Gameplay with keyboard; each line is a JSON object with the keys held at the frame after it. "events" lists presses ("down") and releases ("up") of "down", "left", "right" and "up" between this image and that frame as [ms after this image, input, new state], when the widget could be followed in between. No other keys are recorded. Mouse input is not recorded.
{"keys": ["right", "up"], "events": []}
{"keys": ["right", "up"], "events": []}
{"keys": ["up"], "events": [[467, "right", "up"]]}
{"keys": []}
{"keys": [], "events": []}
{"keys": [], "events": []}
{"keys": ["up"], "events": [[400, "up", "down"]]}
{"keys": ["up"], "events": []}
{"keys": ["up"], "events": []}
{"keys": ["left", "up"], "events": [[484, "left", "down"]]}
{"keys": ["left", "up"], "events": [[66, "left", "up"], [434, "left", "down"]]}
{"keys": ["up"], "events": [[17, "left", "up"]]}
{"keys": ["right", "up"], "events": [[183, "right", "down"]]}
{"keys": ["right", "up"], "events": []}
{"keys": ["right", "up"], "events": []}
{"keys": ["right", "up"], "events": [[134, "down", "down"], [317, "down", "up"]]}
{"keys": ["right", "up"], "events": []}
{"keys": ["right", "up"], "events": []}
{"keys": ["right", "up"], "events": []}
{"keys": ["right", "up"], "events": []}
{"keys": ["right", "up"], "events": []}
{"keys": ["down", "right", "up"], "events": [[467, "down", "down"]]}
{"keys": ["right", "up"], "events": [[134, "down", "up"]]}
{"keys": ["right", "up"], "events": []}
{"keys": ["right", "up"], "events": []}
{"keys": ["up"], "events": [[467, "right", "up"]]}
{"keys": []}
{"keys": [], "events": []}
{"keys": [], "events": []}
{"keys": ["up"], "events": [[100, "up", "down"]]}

WHAT THE EXERCISE ASKS ::
Restate the data above in full, keeping every word as it is.

OUTPUT FOR THIS EXERCISE ::
Gameplay with keyboard; each line is a JSON object with the keys held at the frame after it. "events" lists presses ("down") and releases ("up") of "down", "left", "right" and "up" between this image and that frame as [ms after this image, input, new state], when the widget could be followed in between. No other keys are recorded. Mouse input is not recorded.
{"keys": ["right", "up"], "events": []}
{"keys": ["right", "up"], "events": []}
{"keys": ["up"], "events": [[467, "right", "up"]]}
{"keys": []}
{"keys": [], "events": []}
{"keys": [], "events": []}
{"keys": ["up"], "events": [[400, "up", "down"]]}
{"keys": ["up"], "events": []}
{"keys": ["up"], "events": []}
{"keys": ["left", "up"], "events": [[484, "left", "down"]]}
{"keys": ["left", "up"], "events": [[66, "left", "up"], [434, "left", "down"]]}
{"keys": ["up"], "events": [[17, "left", "up"]]}
{"keys": ["right", "up"], "events": [[183, "right", "down"]]}
{"keys": ["right", "up"], "events": []}
{"keys": ["right", "up"], "events": []}
{"keys": ["right", "up"], "events": [[134, "down", "down"], [317, "down", "up"]]}
{"keys": ["right", "up"], "events": []}
{"keys": ["right", "up"], "events": []}
{"keys": ["right", "up"], "events": []}
{"keys": ["right", "up"], "events": []}
{"keys": ["right", "up"], "events": []}
{"keys": ["down", "right", "up"], "events": [[467, "down", "down"]]}
{"keys": ["right", "up"], "events": [[134, "down", "up"]]}
{"keys": ["right", "up"], "events": []}
{"keys": ["right", "up"], "events": []}
{"keys": ["up"], "events": [[467, "right", "up"]]}
{"keys": []}
{"keys": [], "events": []}
{"keys": [], "events": []}
{"keys": ["up"], "events": [[100, "up", "down"]]}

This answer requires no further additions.